All this is happening amid a total breakdown of trust between the citizens and the state of Israel, and a collapse of everything Israelis believed in and relied on. Initial assessments point to an Israeli intelligence failure before the surprise attack, the failure of a sophisticated border barrier, the military’s slow initial response and a government that seems to have busied itself with the wrong things and now appears largely absent and dysfunctional.
“We have woken to a terrible sobriety about whose hands we put our fate in,” said Dorit Rabinyan, an author in Tel Aviv, Israel. “All the time you said to yourself, ‘I am paying half of what I earn in taxes, but it is for security, national security, at least that.’”
“We thought we had military superiority, but there’s a feeling that someone up there forgot why he is there,” she added, referring to Prime Minister Benjamin Netanyahu.
New York Magazine: "Netanyahu is losing the war at home. Incompetence against Hamas and indifference to Israeli suffering has the public boiling over."
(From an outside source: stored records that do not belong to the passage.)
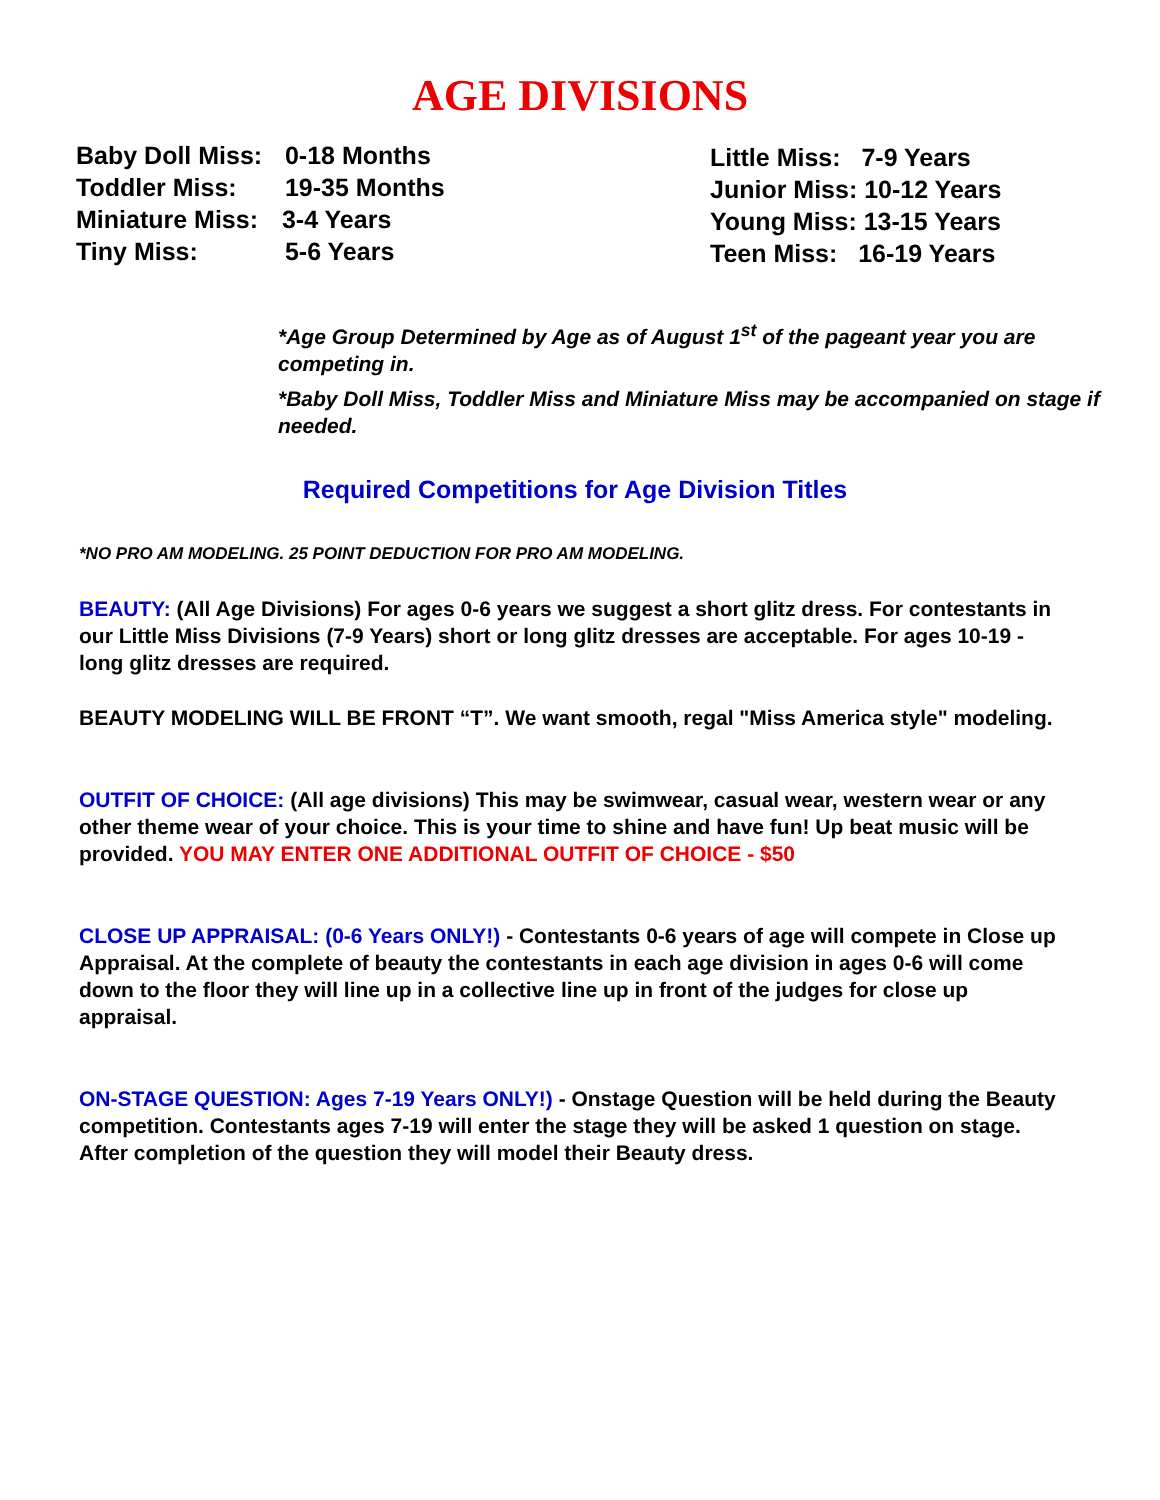AGE DIVISIONS
Baby Doll Miss: 0-18 Months
Toddler Miss: 19-35 Months
Miniature Miss: 3-4 Years
Tiny Miss: 5-6 Years
Little Miss: 7-9 Years
Junior Miss: 10-12 Years
Young Miss: 13-15 Years
Teen Miss: 16-19 Years
*Age Group Determined by Age as of August 1<sup>st</sup> of the pageant year you are competing in.
*Baby Doll Miss, Toddler Miss and Miniature Miss may be accompanied on stage if needed.
Required Competitions for Age Division Titles
*NO PRO AM MODELING. 25 POINT DEDUCTION FOR PRO AM MODELING.
BEAUTY: (All Age Divisions) For ages 0-6 years we suggest a short glitz dress. For contestants in our Little Miss Divisions (7-9 Years) short or long glitz dresses are acceptable. For ages 10-19 - long glitz dresses are required.
BEAUTY MODELING WILL BE FRONT “T”. We want smooth, regal "Miss America style" modeling.
OUTFIT OF CHOICE: (All age divisions) This may be swimwear, casual wear, western wear or any other theme wear of your choice. This is your time to shine and have fun! Up beat music will be provided. YOU MAY ENTER ONE ADDITIONAL OUTFIT OF CHOICE - $50
CLOSE UP APPRAISAL: (0-6 Years ONLY!) - Contestants 0-6 years of age will compete in Close up Appraisal. At the complete of beauty the contestants in each age division in ages 0-6 will come down to the floor they will line up in a collective line up in front of the judges for close up appraisal.
ON-STAGE QUESTION: Ages 7-19 Years ONLY!) - Onstage Question will be held during the Beauty competition. Contestants ages 7-19 will enter the stage they will be asked 1 question on stage. After completion of the question they will model their Beauty dress.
The screech of an air-raid siren punctured the silence at the Tel Aviv–area grave site of Yinon Shay, a 21-year-old soldier killed while fighting Hamas during its bloody invasion. After pausing to allow the interruption, his brother Ophir was unsparing:
“The bunch of imbeciles leading the country we live in, the country where my beloved little brother was killed protecting the homeland that forgot us — not because it was inevitable but because this disgraceful government is involved in everything it should not be involved in. My beloved brother was murdered by hate-filled terrorists, but those who disgracefully opened the door for them are the Israeli government, from the minister of national security and his messianic friends — clowns who busy themselves creating violent, idiotic slogans — to the prime minister, who is doing everything in his power to disintegrate the State of Israel.”
Shay was referring to Prime Minister Benjamin Netanyahu and his far-right government’s minister of national security, Itamar Ben-Gvir, a racist provocateur elevated to high office with several other extremists to cobble together a government after the last election. That government is facing a growing chorus of criticism from all corners of Israeli society since Hamas’s surprise attack with the military caught off guard and taking hours to reach towns where terrorists massacred over 1,200 people.
...The prime minister’s approval rating hovered at about 27 percent before the bloodshed. Apparently aware that he does not have the public legitimacy to lead Israel into war, Netanyahu late on Wednesday night established an emergency war cabinet with Benny Gantz, a former IDF chief of staff who leads a center-right opposition party.
...Many Netanyahu allies believe he is a dead man walking, politically. Amit Segal, a journalist considered very close to the prime minister, said on a radio panel that “it is hard to see how he can survive this.”
Alon Pinkas, a former Israeli consul general in New York and adviser to several prime ministers — and no fan of Netanyahu’s — predicted the protests will return and “morph into toppling him for this war.”